For over forty years of my engineering career I focused my work on the design, analysis, and manufacture of logging equipment, and various industrial overhead lifting systems. Therefore, I can appreciate the engineering that has gone into the vertebral columns of fast-running mammals like the gazelle and the cheetah. These animals rely on speed and agility for survival. Slower mammals like the elephant do not have the same requirements for speed and agility, so their vertebral columns have been designed with a much larger proportion of the backbone concentrated in the thoracic region. In contrast, gazelles, cheetahs and other similar mammals have longer lumbar vertebrae that are built for flexibility.

This vertebral design is necessary if the gazelle, the cheetah, and other similar types are going to be able to attain the speeds and agility required to survive.

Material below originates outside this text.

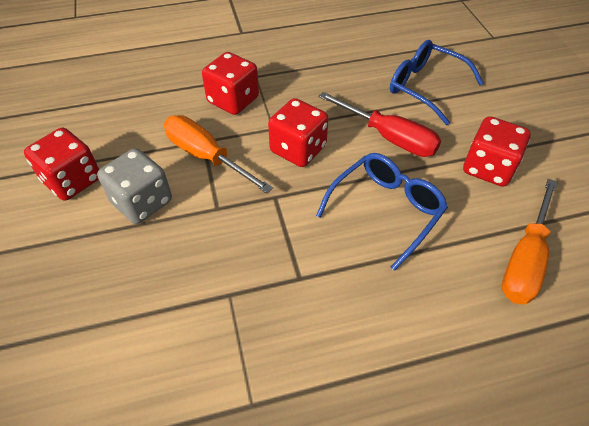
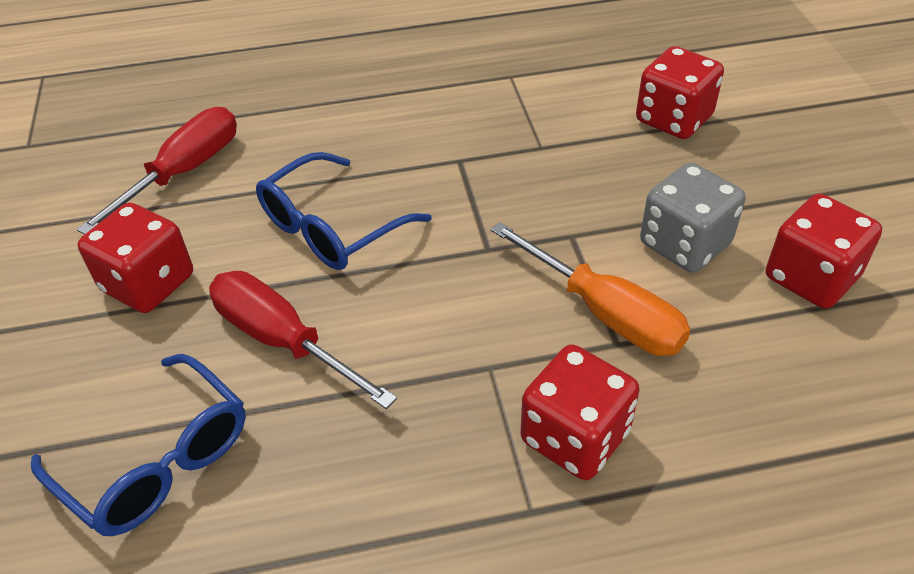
camera: 175 degrees left, 5 degrees down
red dice [268,98,329,167] -> red dice moved to [636,46,724,139]
orange screwdriver [502,179,558,305] -> red screwdriver [76,107,237,235]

The image below shows the extent of the flexibility in the back bone attained by a cheetah when at full speed.

I think that these biomechanical concepts demonstrate that animals in the present world that depend on speed will need to maintain that capability since their survival depends on it. My expectation is that most of this capability was provided by the Creator, but that the original designs also allowed for some adaptation by the animals to changing environments over time.

When we consider the present-day conflict between the prey and the predator, we are reminded of the truth of the consequences of the rebellion of Adam that has led to the present survival-of-the-fittest world. Both the gazelle and the cheetah were originally designed to eat plants only and there was no conflict. After the fall, caused by the actions of man, everything has changed. Thankfully, the Creator God has sent a Redeemer for all of those who are willing to accept Him as Lord and Savior. We can now look forward to the time of the promised new earth when we can expect gazelles and cheetahs will run peacefully at full speed together according to the Creator’s original intent.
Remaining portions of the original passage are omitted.